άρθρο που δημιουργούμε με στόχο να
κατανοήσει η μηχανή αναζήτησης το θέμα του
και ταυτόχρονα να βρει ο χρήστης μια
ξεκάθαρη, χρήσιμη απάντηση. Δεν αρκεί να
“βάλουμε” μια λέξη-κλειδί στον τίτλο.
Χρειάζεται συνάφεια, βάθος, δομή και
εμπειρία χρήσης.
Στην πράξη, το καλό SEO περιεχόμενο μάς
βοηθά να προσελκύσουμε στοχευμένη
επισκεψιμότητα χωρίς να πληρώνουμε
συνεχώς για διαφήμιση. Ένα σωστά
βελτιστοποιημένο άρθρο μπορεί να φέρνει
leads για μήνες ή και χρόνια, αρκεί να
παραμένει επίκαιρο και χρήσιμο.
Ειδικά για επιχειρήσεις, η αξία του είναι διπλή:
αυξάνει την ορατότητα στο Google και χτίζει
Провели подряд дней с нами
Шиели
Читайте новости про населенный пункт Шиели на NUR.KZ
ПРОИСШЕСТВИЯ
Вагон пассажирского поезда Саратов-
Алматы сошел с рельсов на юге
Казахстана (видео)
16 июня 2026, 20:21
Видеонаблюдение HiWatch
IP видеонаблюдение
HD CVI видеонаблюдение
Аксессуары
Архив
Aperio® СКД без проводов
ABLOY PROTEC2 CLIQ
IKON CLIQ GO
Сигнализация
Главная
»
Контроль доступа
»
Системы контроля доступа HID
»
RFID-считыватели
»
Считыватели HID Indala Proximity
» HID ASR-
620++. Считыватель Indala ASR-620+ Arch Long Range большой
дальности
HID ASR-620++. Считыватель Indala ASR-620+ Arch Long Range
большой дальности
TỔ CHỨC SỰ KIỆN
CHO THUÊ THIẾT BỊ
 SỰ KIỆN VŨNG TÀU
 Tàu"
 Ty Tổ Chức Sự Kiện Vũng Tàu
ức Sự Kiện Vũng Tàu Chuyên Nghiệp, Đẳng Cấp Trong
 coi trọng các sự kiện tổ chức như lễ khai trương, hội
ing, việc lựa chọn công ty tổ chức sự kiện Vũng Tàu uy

************

**Assignment:**
Look through the listing above and give the number of lines containing the string "большой", with nothing else.

**Solution to this problem:**
2